[Spambayes-checkins] spambayes/contrib tte.py,1.4,1.5

Wed Feb 25 17:19:46 EST 2004

Update of /cvsroot/spambayes/spambayes/contrib
In directory sc8-pr-cvs1.sourceforge.net:/tmp/cvs-serv17329

Modified Files:
	tte.py 
Log Message:
Add a -c flag.  "-c ext" is used to trigger writing of a new pair of ham and
spam files (both unix mbox files) which contain just the messages which were
trained on at least once during the run.  This can be used to cull useless
messages from the data sets.

Index: tte.py
===================================================================
RCS file: /cvsroot/spambayes/spambayes/contrib/tte.py,v
retrieving revision 1.4
retrieving revision 1.5
diff -C2 -d -r1.4 -r1.5
*** tte.py	13 Feb 2004 19:43:36 -0000	1.4
--- tte.py	25 Feb 2004 22:19:43 -0000	1.5
***************
*** 5,26 ****
  everything scores properly.

! usage %(prog)s [ -h ] -g file -s file [ -d file | -p file ] [ -m N ] [ -r N ]

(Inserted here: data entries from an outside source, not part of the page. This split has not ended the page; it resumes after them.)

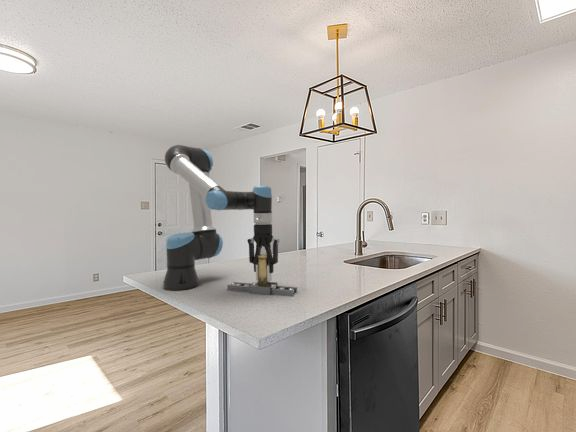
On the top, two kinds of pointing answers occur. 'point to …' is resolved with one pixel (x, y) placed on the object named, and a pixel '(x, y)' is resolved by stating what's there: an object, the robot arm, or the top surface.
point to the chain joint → (263, 288)
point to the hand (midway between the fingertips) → (263, 280)
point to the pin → (262, 270)
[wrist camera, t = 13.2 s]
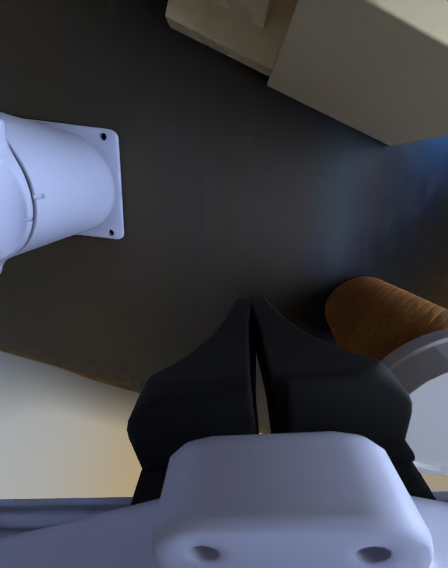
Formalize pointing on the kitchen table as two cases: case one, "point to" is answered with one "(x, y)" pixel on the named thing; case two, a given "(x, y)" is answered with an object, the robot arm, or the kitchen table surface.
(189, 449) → the robot arm
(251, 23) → the lever bracket
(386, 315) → the disposable coffee cup
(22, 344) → the kitchen table surface
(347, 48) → the toaster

! -h      - print this documentation and exit.

! -g file - take ham from file

! -s file - take spam from file

! -d file - use a database-based classifier named file

! -p file - use a pickle-based classifier named file

! -m N    - train on at most N messages (nham == N/2 and nspam == N/2)

! -r N    - run at most N rounds (default %(MAXROUNDS)s), even if not
!           all messages score correctly

! See Gary Robinson's blog:

      http://www.garyrobinson.net/2004/02/spam_filtering_.html
--- 5,40 ----
  everything scores properly.

! usage %(prog)s [ -h ] -g file -s file [ -d file | -p file ] [ -m N ] [ -r N ] [ -c ext ]

! -h      - Print this usage message and exit.

! -g file - Take ham from file.

! -s file - Take spam from file.

! -d file - Use a database-based classifier named file.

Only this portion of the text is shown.